*Given text*:
SEC. 6. And be it further enacted, That, until the people of said rebel States shall be by law admitted to representation in the Congress of the United States, any civil governments which may exist therein shall be deemed provisional only, and in all respects subject to the paramount authority of the United States at any time to abolish, modify, control, or supersede the same; and in all elections to any office under such provisional governments all persons shall be entitled to vote, and none others, who are entitled to vote, under the provisions of the fifth section of this act; and no person shall be eligible to any office under any such provisional governments who would be disqualified from holding office under the provisions of the third article of said constitutional amendment.
SCHUYLER COLFAX,
Speaker of the House of Representatives.
LA FAYETTE S. FOSTER,
President of the Senate, pro tempore.
___
IN THE HOUSE OF REPRESENTATIVES,
March 2, 1867. }
The President of the United States having returned to the House of Representatives, in which it originated, the bill entitled “An act to provide for the more efficient government of the rebel States,” with his objections thereto, the House of Representatives proceeded, in pursuance of the Constitution, to reconsider the same; and
Resolved, That the said bill do pass, two thirds of the House of Representatives agreeing to pass the same.
Attest: EDWD. McPHERSON,
Clerk of H. R. U. S.
EDITORIAL IN THE CHARLOTTESVILLE CHRONICLE ON RADICAL RECONSTRUCTION
(March 6, 1867)
Responding to the Reconstruction Act, the Charlottesville Chronicle encouraged Virginians to comply with Congress’ demands as quickly as possible in order to prevent Radical control of their state. Though the newspaper considered the terms of the legislation “cruel and merciless,” the editor nonetheless argued that immediately calling a state convention and reentering the Union with black suffrage would prove less odious and degrading than enduring the perceived multiple evils of martial law, black suffrage, the proscription of the state’s leading whites, and, possibly, land confiscation. The journalist reasoned that because Virginia had a numerical majority of whites over blacks, once readmitted to the Union whites could regain control of the state and revise their constitution again, this time disfranchising blacks.
There are three courses for the Legislature to take: the first is to fight. The second is to fold arms and do nothing. The third is to call a State convention.
There would be a unanimous voice in favor of the first, if we had any power to make a decent resistance.
The question is between the second and third. The third leads to an acceptance of the cruel and merciless terms imposed upon us. The second leads to the same thing—and to much more.
The question now is, Who shall get the control of the State under the new dispensation of universal suffrage—the whites or the blacks?
The provisional government, with universal black and qualified white suffrage, is already upon us. The court-house bells in all the counties will soon summon white and black alike to the polls. In addition to this, while the provisional government lasts, we shall have martial law in Virginia—the liberty of every man in the hands of federal officers.
It has been said that we had better have military law than submit to such degradation as implied in the acceptance of the terms. This is true ten times over.
But military law is not the alternative. It is military law and negro suffrage and the proscription of our leading men. These three things come upon us without our lifting a finger.
This is not all; there will be a convention to ratify the terms proposed. . . . [The Radicals] will have a convention and they will put the state back in the Union, and they will give us a State constitution. That constitution will be like the constitution of Tennessee; it will perpetuate the power in their hands.

*Listed entries*:
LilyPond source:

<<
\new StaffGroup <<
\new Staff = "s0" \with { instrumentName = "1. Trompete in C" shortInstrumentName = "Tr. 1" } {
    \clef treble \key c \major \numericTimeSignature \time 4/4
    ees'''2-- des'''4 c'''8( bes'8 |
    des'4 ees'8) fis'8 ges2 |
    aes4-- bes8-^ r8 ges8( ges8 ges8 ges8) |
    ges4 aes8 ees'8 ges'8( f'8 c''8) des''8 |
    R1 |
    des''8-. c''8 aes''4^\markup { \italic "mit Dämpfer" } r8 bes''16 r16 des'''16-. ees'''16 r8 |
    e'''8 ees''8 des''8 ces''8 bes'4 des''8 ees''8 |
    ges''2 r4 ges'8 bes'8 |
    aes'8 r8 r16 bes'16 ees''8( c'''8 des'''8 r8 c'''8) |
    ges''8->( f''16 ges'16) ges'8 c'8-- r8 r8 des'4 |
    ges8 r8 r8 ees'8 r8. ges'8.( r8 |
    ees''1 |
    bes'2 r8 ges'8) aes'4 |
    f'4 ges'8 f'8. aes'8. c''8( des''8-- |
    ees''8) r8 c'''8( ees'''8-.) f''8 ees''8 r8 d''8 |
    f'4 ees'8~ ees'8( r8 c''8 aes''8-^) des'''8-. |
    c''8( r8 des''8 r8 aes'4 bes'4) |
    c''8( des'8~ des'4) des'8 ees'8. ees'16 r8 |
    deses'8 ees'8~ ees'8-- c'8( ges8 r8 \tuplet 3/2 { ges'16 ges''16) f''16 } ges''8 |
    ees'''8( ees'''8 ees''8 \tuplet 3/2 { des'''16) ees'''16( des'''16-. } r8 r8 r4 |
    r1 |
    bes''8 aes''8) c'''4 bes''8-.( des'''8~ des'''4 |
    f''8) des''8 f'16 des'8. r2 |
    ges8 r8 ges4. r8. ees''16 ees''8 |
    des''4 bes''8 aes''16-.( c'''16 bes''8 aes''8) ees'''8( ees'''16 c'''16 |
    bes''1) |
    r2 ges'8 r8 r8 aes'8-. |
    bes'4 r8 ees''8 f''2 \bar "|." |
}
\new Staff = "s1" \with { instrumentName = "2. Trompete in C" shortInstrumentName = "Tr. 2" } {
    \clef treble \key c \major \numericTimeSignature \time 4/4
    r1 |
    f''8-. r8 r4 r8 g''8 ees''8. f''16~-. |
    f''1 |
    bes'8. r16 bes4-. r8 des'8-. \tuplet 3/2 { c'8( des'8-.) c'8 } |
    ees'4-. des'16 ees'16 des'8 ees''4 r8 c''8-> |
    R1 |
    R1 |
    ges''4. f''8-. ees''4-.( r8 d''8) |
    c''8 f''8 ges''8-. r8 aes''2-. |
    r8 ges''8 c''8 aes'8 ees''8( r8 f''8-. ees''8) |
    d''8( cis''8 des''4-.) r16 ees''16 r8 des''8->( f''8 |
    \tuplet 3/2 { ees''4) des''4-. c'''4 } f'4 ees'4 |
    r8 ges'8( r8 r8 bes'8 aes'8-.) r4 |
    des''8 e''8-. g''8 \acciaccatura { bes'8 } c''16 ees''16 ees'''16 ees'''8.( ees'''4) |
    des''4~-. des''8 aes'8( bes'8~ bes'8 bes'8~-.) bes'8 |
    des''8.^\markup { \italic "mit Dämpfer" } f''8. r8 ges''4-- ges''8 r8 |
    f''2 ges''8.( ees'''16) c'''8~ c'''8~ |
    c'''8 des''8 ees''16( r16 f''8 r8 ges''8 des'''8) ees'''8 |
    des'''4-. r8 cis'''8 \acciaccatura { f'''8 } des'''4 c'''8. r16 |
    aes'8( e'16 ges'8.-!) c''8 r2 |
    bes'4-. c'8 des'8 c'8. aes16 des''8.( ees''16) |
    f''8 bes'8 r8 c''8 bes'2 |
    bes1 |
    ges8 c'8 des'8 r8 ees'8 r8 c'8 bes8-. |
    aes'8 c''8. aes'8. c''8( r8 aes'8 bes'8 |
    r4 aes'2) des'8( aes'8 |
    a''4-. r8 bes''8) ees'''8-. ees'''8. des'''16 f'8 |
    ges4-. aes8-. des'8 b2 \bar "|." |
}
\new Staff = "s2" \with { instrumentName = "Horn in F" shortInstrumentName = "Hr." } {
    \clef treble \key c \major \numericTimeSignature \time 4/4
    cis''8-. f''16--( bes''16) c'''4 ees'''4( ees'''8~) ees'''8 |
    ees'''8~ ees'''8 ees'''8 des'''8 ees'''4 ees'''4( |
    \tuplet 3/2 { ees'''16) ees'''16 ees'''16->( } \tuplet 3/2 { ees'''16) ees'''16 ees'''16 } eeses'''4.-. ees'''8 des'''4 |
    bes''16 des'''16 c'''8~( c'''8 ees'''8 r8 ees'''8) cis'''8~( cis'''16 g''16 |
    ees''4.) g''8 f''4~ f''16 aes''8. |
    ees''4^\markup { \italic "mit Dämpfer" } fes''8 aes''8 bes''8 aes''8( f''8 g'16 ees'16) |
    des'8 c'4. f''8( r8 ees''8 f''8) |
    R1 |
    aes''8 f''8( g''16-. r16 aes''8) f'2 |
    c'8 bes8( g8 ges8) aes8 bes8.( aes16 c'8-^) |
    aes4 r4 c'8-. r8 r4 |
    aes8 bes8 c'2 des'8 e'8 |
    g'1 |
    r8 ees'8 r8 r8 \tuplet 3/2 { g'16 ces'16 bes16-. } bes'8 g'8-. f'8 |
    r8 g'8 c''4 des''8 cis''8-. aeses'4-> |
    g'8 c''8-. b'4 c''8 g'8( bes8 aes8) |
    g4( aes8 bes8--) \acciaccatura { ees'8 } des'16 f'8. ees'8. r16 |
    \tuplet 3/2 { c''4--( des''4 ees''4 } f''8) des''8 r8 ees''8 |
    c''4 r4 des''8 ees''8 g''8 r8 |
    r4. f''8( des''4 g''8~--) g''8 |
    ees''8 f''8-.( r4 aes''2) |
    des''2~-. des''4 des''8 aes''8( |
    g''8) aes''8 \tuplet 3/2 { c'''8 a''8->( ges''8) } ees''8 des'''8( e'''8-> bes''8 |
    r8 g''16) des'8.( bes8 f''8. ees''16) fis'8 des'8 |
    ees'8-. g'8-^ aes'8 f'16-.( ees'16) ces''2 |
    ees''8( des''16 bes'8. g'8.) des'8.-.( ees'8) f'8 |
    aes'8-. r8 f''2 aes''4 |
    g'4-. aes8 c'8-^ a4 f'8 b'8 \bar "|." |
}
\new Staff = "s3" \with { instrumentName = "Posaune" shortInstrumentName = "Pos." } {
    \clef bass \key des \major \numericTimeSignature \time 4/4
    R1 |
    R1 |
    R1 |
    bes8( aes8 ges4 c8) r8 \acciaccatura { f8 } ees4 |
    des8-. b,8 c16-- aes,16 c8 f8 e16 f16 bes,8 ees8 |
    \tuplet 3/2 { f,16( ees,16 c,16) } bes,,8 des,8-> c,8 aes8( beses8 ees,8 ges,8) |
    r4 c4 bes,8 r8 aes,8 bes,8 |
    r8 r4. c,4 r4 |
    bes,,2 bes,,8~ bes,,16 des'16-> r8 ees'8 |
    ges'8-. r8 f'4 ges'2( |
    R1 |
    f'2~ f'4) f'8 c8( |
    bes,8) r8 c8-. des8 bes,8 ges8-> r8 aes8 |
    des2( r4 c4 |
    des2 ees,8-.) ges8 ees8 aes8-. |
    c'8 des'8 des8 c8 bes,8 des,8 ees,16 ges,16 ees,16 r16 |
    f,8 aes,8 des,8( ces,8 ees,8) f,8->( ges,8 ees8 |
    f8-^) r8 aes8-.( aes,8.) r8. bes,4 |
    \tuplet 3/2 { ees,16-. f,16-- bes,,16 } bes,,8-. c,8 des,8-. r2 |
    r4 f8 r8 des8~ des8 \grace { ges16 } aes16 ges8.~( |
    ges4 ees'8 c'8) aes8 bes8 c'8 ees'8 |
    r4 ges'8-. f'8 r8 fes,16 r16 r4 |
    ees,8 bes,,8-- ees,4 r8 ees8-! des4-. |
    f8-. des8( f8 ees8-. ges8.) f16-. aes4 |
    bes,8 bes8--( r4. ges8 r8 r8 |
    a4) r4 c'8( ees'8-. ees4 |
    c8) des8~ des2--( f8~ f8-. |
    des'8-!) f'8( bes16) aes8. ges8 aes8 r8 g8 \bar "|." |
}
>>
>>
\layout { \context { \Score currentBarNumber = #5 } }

*The tasks*:
1 - In the Reconstruction text, what three courses does the editorial say the Legislature can take?
2 - Extract the stretch of the Reconstruction text from "The question is" through "or the blacks?".

*Responses by task*:
1 - To fight, to fold arms and do nothing, or to call a State convention.

2 -
The question is between the second and third. The third leads to an acceptance of the cruel and merciless terms imposed upon us. The second leads to the same thing—and to much more.
The question now is, Who shall get the control of the State under the new dispensation of universal suffrage—the whites or the blacks?